● Excerpt:
• • • • •

Study links early smartphone use with poor mental health

At what age did you get your first smartphone or tablet? The younger the age of getting the first smartphone, the worse the mental health," report Jon Haidt and Zach Rausch. They cite a report by Sapien Labs, which surveys mental well-being around the world. The effect is strongest for young women.


Sapien researches how social and technological changes affect humans through its Global Mind Project, they write. Their mental health research has found a decline in well-being for younger generations, especially for women.


You can get a reading on your Mental Health Quotient (MHQ) and request access to the full dataset.


Parents should keep their kids off of smartphones, and schools should ban smartphones in class, write Haidt and Rausch.


Wait Until 8th tries to counteract social pressure by asking elementary-school parents to delay smartphone use until 8th grade, they write.The group lists not-so-smart phones parents can buy so they can read their children, but not worry about app addiction.

• • • • •

● Information provided:
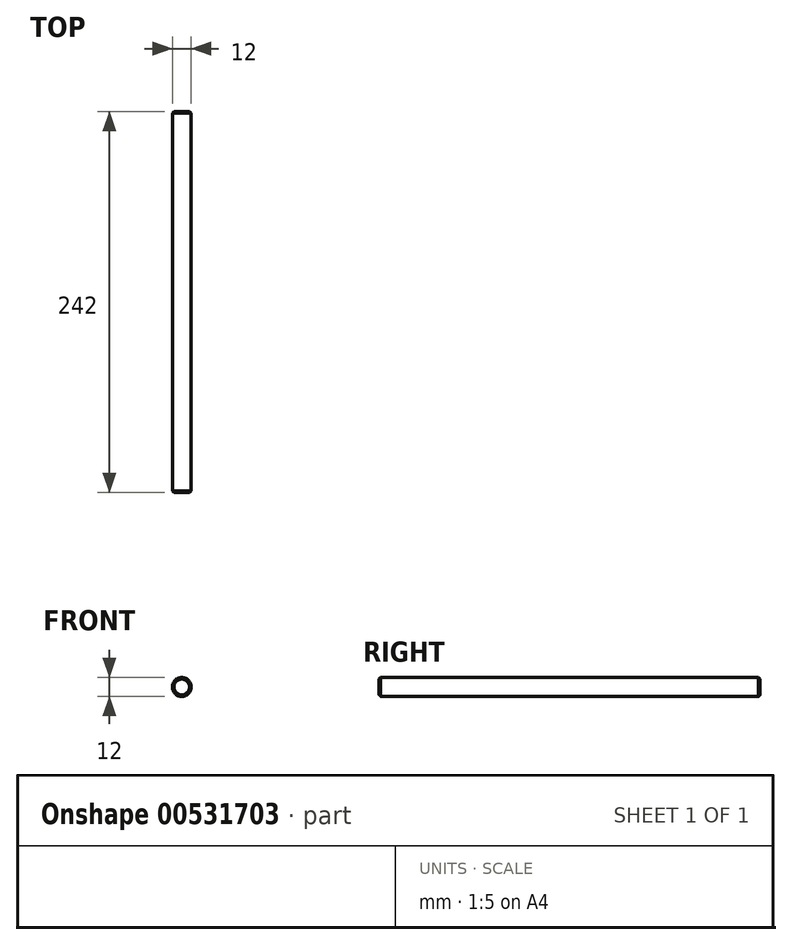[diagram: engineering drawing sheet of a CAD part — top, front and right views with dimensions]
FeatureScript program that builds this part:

• • • • •

● Exercises:
1 – Update a passage of the article on smartphone use: reproduce it beginning at the words "At what age" and stopping after "the full dataset.", with "Global Mind Project" changed to "Global Mind Study".
2 – Write what comes next in the article on smartphone use, picking up after its final sentence.
The material has no connection to the article on smartphone use.

● Outputs for the tasks:
1 –
At what age did you get your first smartphone or tablet? The younger the age of getting the first smartphone, the worse the mental health," report Jon Haidt and Zach Rausch. They cite a report by Sapien Labs, which surveys mental well-being around the world. The effect is strongest for young women.


Sapien researches how social and technological changes affect humans through its Global Mind Study, they write. Their mental health research has found a decline in well-being for younger generations, especially for women.


You can get a reading on your Mental Health Quotient (MHQ) and request access to the full dataset.

2 –
"Wait Until 9th" or "Or Wait Until High School" would be even better, write Haidt and Rausch. Making elementary and middle schools smartphone-free would be good for children -- and for their teachers and principals.


They suggest requiring students' phones to be placed in a phone locker or in a lockable pouch. Phones "distract students and disrupt education, even when they are kept in students’ pockets."


At an Akron high school that banned smartphones, students are socializing again, reports Jennifer Pignolet in the Akron Beacon Journal. They're more focused in class.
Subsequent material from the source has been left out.